ASSIGNED TASK »
Only the lines below between the ones containing "Applicant: Robert Thibodeau" and "City Hearing Thursday October 22, 2015, 9:30", inclusive, are to be reproduced, each exactly as it stands.

SUPPLIED MATERIAL »
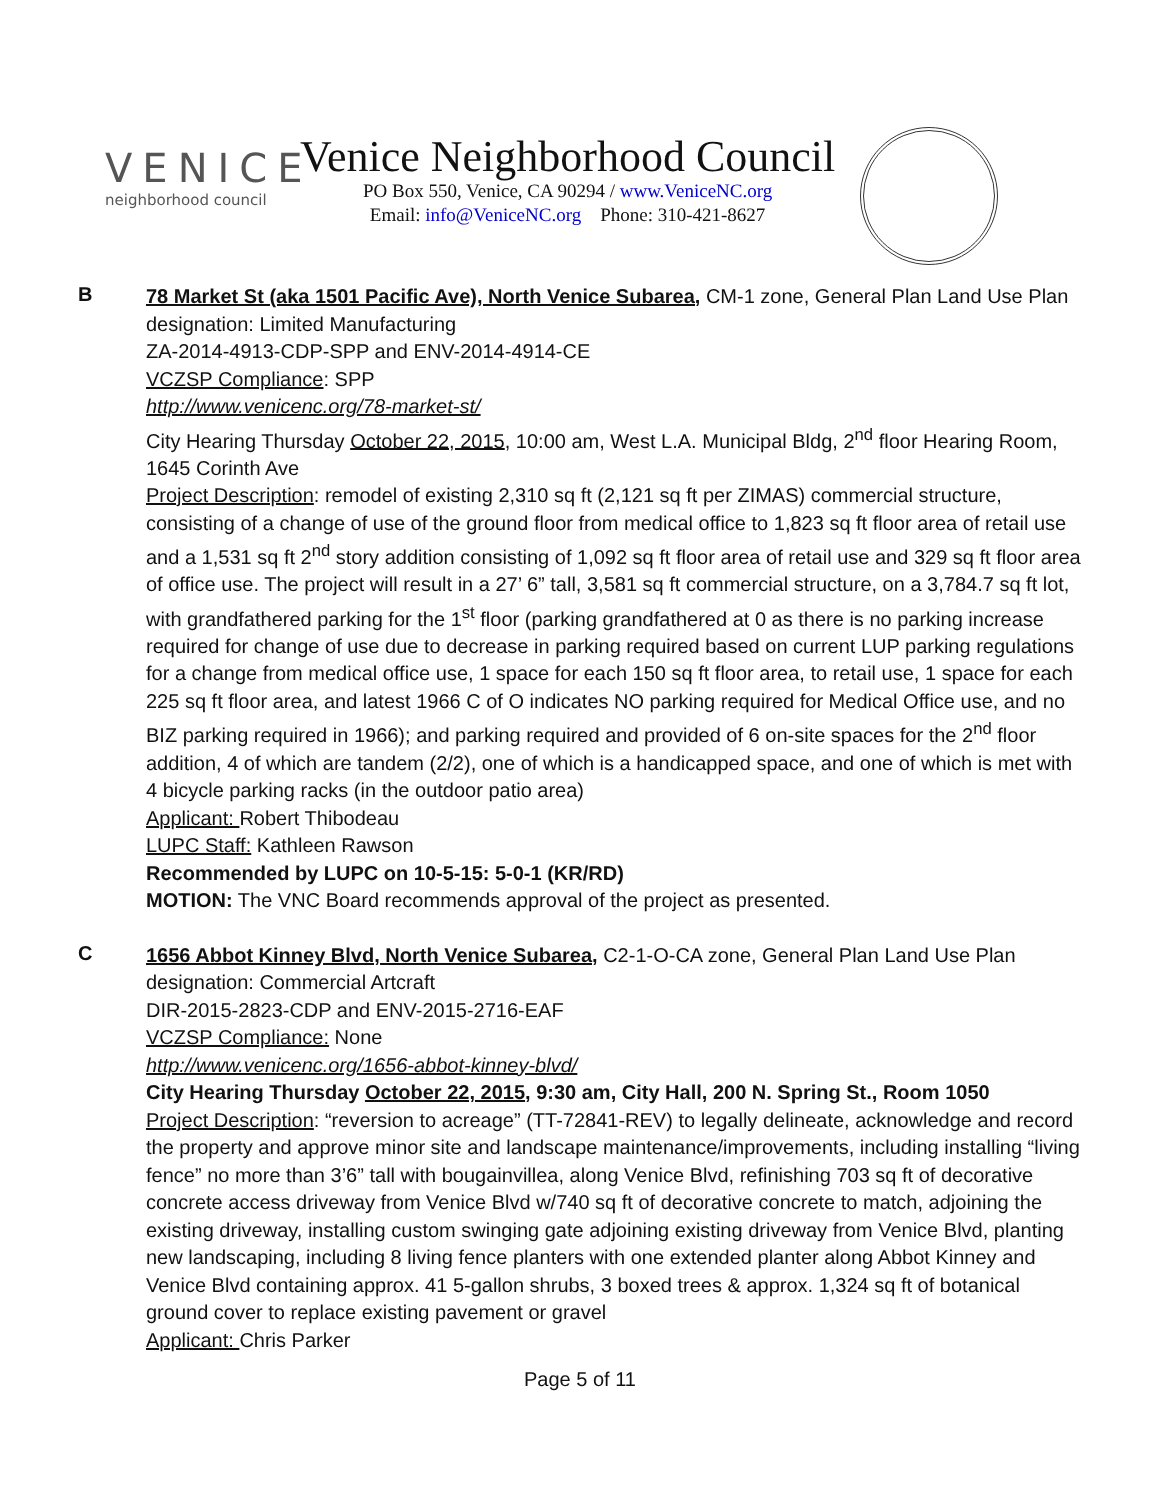VENICE
neighborhood council
Venice Neighborhood Council
PO Box 550, Venice, CA 90294 / www.VeniceNC.org
Email: info@VeniceNC.org Phone: 310-421-8627
B
78 Market St (aka 1501 Pacific Ave), North Venice Subarea, CM-1 zone, General Plan Land Use Plan designation: Limited Manufacturing
ZA-2014-4913-CDP-SPP and ENV-2014-4914-CE
VCZSP Compliance: SPP
http://www.venicenc.org/78-market-st/
City Hearing Thursday October 22, 2015, 10:00 am, West L.A. Municipal Bldg, 2<sup>nd</sup> floor Hearing Room, 1645 Corinth Ave
Project Description: remodel of existing 2,310 sq ft (2,121 sq ft per ZIMAS) commercial structure, consisting of a change of use of the ground floor from medical office to 1,823 sq ft floor area of retail use and a 1,531 sq ft 2<sup>nd</sup> story addition consisting of 1,092 sq ft floor area of retail use and 329 sq ft floor area of office use. The project will result in a 27’ 6” tall, 3,581 sq ft commercial structure, on a 3,784.7 sq ft lot, with grandfathered parking for the 1<sup>st</sup> floor (parking grandfathered at 0 as there is no parking increase required for change of use due to decrease in parking required based on current LUP parking regulations for a change from medical office use, 1 space for each 150 sq ft floor area, to retail use, 1 space for each 225 sq ft floor area, and latest 1966 C of O indicates NO parking required for Medical Office use, and no BIZ parking required in 1966); and parking required and provided of 6 on-site spaces for the 2<sup>nd</sup> floor addition, 4 of which are tandem (2/2), one of which is a handicapped space, and one of which is met with 4 bicycle parking racks (in the outdoor patio area)
Applicant: Robert Thibodeau
LUPC Staff: Kathleen Rawson
Recommended by LUPC on 10-5-15: 5-0-1 (KR/RD)
MOTION: The VNC Board recommends approval of the project as presented.
C
1656 Abbot Kinney Blvd, North Venice Subarea, C2-1-O-CA zone, General Plan Land Use Plan designation: Commercial Artcraft
DIR-2015-2823-CDP and ENV-2015-2716-EAF
VCZSP Compliance: None
http://www.venicenc.org/1656-abbot-kinney-blvd/
City Hearing Thursday October 22, 2015, 9:30 am, City Hall, 200 N. Spring St., Room 1050
Project Description: “reversion to acreage” (TT-72841-REV) to legally delineate, acknowledge and record the property and approve minor site and landscape maintenance/improvements, including installing “living fence” no more than 3’6” tall with bougainvillea, along Venice Blvd, refinishing 703 sq ft of decorative concrete access driveway from Venice Blvd w/740 sq ft of decorative concrete to match, adjoining the existing driveway, installing custom swinging gate adjoining existing driveway from Venice Blvd, planting new landscaping, including 8 living fence planters with one extended planter along Abbot Kinney and Venice Blvd containing approx. 41 5-gallon shrubs, 3 boxed trees & approx. 1,324 sq ft of botanical ground cover to replace existing pavement or gravel
Applicant: Chris Parker
Page 5 of 11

RESULT »
Applicant: Robert Thibodeau
LUPC Staff: Kathleen Rawson
Recommended by LUPC on 10-5-15: 5-0-1 (KR/RD)
MOTION: The VNC Board recommends approval of the project as presented.
C
1656 Abbot Kinney Blvd, North Venice Subarea, C2-1-O-CA zone, General Plan Land Use Plan designation: Commercial Artcraft
DIR-2015-2823-CDP and ENV-2015-2716-EAF
VCZSP Compliance: None
http://www.venicenc.org/1656-abbot-kinney-blvd/
City Hearing Thursday October 22, 2015, 9:30 am, City Hall, 200 N. Spring St., Room 1050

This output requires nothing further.